萩原朔太郎詩集 遺珠 小學館刊 斷片 (無題)(ふかい路を下つてゆくと) / 筑摩版全集の『草稿詩篇「未發表詩篇」』に載る草稿を整序したものと酷似する(恐らくは同一)詩篇
○
ふかい路を下つてゆくと
たうたうといふ水の音がきこえた
どこかでおほきな瀧が流れてゐる
どこかに夢のやうな神*が眠つてゐる
山みちをこえる旅びとは
[やぶちゃん注:「*」は本底本では判読不能字を示す。筑摩版全集では、まず、前部が強い相似を示す詩篇が「未發表詩篇」に以下のように載る。「とうとうと」「みやまりんどう」の表記はママ。「どこかに夢のやうな橋がながれてゐる」はちょっと不審なフレーズだが、ママ。
*
○
ふかい山みちを步いてゐる
とうとうといふ水の音がきこえるやうだ
どこかに夢のやうな橋がながれてゐる
高い山みちにはのいたゞきには
みやまりんどうの花が咲いてゐた
*
ところが、後に筑摩版編者によって、『本稿は『月に吠える』の「海水旅館」』(決定稿はこれ。リンク先は私のブログの正規表現版)『の草稿と同一用紙の左上方に書かれている。別稿にもとづき一行目末尾に「と」を補った(本卷四九一頁參照)』(これは筑摩版編者の分をはみ出た不当な捏造であるから、上記の電子化では除去した。何より、せめても、その別稿を総て活字化すべきであろう)。『また三行目の「橋」は草稿では瀧となっている。』とある。そこで、その参照指示のある、同全集同三巻の『草稿詩篇「未發表詩篇」』の方を以下に示す。仮題は『○(ふかい山みちを步いてゐると』で、『(本稿原稿二種二枚)』とあるものである。
*
○
ふかい山 谷山路を下つてゆくと
たうたうといふ水の音がきこえた
どこかで 瀧 夢のやうな建築がある
しぜんに谷の底から
溫泉のどこかにでおほきな瀧が流れてゐる
どこかに夢のやうな建築が眠つてゐる
山みちを 建築 たよりない旅びとの心が つかれた旅びとの心に
山みちのくらい竹やぶ のかげから にそふて
山みちをこえる旅びとは眼をあげてみると
まるい山の上にまた山が重なつてゐた、
*
而して、以上の後に、ポイント落ち全体が二字下げで以下の注記がある。
◆
*同じ用紙の前半に次の一行及び四行が書かれている。
ながるるごとき風の海濱の砂丘の上に
高い丘にを風がながれていゐる
風はながれるや
丘 風にふかれてたゝずむ
草をの花
*また同じ用紙裏面には「(ふかい山みちを步いてゐると)」本文と、『月に吠える』の「海水旅館」草稿とが書かれている。
◆
とある。
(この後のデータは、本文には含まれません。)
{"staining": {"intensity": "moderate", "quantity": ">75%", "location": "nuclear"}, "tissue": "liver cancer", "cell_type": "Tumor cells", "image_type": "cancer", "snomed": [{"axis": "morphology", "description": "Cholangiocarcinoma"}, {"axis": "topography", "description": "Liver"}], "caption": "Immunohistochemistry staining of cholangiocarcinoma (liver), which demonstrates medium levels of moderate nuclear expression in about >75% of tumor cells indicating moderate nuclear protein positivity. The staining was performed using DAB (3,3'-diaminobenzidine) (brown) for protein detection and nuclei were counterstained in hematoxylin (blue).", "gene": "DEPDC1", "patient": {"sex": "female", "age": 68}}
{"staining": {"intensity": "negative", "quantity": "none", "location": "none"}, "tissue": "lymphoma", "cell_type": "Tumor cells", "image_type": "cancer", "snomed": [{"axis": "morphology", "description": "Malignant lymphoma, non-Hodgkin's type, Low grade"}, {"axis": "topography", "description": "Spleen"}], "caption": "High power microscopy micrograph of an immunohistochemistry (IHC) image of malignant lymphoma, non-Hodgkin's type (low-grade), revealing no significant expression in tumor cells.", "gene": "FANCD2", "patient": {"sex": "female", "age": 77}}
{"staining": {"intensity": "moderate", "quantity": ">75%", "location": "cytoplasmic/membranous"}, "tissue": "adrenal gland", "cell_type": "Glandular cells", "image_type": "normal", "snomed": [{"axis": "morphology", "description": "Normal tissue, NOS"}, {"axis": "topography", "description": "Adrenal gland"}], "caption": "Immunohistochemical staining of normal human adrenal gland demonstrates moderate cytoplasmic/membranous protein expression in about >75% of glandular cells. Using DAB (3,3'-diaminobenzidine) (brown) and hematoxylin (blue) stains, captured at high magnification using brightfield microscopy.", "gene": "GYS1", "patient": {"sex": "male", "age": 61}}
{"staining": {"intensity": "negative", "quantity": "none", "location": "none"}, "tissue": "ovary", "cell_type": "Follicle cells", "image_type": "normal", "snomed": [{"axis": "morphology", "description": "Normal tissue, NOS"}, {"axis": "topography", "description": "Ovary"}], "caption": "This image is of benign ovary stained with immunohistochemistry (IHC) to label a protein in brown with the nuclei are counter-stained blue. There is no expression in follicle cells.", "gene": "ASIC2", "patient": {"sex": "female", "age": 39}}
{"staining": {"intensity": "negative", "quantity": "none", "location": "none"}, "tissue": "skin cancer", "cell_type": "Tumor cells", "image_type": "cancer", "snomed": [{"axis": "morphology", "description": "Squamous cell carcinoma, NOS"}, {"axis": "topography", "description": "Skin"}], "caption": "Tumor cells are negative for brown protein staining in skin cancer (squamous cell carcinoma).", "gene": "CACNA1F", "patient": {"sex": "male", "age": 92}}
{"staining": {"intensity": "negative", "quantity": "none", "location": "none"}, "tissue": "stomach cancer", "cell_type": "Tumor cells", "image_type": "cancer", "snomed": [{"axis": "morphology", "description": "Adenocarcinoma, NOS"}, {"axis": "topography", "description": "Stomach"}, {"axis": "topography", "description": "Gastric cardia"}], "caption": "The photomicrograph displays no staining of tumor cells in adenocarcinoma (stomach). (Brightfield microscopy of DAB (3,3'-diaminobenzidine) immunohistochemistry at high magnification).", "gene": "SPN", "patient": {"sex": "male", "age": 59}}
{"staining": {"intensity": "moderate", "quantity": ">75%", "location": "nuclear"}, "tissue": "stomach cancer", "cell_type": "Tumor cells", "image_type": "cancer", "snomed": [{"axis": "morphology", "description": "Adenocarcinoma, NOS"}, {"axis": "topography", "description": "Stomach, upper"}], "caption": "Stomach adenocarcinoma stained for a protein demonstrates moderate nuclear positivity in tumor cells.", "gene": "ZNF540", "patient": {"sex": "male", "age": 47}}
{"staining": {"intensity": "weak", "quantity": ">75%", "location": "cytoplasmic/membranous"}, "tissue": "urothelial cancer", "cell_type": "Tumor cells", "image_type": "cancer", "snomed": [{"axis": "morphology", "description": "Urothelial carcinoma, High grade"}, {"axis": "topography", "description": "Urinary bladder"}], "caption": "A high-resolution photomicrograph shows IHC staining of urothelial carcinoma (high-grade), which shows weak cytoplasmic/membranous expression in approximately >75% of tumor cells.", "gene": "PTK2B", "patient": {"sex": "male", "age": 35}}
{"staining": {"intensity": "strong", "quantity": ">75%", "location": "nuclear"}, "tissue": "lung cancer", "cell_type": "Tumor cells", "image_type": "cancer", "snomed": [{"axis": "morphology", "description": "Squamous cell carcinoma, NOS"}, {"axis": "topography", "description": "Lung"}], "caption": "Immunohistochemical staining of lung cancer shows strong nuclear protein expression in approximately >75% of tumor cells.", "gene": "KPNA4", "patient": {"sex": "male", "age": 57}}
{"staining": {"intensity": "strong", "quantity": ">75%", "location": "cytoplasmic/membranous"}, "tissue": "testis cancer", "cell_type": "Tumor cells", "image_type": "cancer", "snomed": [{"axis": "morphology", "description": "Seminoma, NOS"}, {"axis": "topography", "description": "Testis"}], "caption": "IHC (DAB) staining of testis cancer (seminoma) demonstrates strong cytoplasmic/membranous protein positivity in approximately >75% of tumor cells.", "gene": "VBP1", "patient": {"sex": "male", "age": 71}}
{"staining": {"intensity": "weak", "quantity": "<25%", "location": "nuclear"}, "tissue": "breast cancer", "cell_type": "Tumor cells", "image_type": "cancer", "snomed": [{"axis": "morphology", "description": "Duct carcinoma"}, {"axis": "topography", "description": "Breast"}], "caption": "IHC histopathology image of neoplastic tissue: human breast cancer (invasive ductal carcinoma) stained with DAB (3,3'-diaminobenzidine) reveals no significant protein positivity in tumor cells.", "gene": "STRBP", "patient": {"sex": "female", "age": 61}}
しかし、先に掲げた筑摩版の二種の草稿の後者を整序してみると、
*
○
ふかい山路を下つてゆくと
たうたうといふ水の音がきこえた
どこかでおほきな瀧が流れてゐる
どこかに夢のやうな建築が眠つてゐる
山みちをこえる旅びとは
*
となって、本篇と酷似することが判る。一行目の「ふかい山 谷山路を下つてゆくと」の抹消線が下方の山の最終画に触れていれば、それも削除対象と判読してもおかしくなく、「建築」も、見えない大きな瀧の瀑布音がする、山越えをせねばならぬ奥深い山中に、幻想の「建築」があるとは普通は思わないから、朔太郎のひどい崩し字の「建築」を「建築」とは読めず、それらしい「神*」と誤って読んだとしても、これまた、おかしくない。小学館編者の見たのは、まさしく、この筑摩版に載る後者の原稿であったと私は断言するものである。]